[Stored dataset items]
════════

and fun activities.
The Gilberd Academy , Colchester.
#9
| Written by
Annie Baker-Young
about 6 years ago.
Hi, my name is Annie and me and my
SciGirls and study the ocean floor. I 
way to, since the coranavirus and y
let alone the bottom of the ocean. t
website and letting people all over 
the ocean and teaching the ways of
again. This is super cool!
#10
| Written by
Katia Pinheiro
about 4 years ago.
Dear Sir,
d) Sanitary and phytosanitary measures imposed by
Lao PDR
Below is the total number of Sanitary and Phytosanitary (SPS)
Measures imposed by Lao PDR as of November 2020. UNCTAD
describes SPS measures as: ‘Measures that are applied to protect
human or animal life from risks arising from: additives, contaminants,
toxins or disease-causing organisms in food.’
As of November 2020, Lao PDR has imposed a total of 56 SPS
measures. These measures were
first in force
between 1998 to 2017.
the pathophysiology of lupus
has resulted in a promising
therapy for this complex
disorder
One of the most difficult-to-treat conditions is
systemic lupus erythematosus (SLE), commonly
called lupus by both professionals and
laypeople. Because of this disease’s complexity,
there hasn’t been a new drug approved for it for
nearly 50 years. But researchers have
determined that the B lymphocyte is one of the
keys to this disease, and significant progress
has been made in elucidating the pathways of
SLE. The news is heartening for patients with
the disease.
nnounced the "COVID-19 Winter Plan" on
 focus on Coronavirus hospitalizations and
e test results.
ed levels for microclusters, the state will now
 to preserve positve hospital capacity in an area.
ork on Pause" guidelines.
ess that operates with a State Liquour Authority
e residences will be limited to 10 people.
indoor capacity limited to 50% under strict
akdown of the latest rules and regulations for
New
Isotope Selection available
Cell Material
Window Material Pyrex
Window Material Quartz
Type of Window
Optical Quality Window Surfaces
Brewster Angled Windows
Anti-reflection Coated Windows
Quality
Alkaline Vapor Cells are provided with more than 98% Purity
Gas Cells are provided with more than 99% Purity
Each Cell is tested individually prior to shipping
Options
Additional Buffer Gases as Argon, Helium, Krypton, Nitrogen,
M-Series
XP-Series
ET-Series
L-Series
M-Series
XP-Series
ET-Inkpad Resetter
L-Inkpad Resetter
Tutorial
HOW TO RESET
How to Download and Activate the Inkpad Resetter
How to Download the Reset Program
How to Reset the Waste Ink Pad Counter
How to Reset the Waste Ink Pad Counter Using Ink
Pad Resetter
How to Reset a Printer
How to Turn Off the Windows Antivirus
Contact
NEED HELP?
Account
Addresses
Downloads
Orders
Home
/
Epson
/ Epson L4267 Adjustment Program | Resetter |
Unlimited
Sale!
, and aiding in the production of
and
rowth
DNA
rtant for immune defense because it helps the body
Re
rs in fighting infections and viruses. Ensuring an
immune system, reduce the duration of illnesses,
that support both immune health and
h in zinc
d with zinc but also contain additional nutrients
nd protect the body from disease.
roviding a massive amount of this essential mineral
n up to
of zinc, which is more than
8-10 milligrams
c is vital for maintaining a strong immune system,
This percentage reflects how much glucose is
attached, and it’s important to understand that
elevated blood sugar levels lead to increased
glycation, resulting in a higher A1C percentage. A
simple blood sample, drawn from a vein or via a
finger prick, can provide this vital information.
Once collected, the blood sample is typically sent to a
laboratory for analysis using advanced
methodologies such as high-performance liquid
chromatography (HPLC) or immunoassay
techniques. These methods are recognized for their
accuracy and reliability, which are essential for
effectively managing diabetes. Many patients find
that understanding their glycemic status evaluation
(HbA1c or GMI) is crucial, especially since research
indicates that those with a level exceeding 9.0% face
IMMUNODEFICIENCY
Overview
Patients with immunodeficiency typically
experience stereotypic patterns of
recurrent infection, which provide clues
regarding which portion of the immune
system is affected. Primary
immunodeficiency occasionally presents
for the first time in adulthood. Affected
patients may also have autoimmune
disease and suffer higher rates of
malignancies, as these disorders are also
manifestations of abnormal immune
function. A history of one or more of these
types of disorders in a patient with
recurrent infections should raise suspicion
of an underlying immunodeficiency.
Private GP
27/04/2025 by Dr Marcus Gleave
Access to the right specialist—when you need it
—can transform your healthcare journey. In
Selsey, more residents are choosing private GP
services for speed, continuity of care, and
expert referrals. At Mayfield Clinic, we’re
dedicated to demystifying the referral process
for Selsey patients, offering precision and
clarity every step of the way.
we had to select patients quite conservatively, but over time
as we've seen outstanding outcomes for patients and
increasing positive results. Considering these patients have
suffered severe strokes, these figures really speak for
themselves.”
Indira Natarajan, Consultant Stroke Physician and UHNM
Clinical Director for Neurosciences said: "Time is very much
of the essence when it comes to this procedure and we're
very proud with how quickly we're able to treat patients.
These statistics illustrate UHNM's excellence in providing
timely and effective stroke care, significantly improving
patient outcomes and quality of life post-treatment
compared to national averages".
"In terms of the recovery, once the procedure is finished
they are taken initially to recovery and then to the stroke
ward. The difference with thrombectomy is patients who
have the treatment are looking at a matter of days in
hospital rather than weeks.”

════════

* _Task item_: Give back exactly the lines above starting at the line where "ET-Inkpad Resetter" appears and ending at the line where "How to Reset a Printer" appears, both included, with no other lines.

* _Solved exercise_:
ET-Inkpad Resetter
L-Inkpad Resetter
Tutorial
HOW TO RESET
How to Download and Activate the Inkpad Resetter
How to Download the Reset Program
How to Reset the Waste Ink Pad Counter
How to Reset the Waste Ink Pad Counter Using Ink
Pad Resetter
How to Reset a Printer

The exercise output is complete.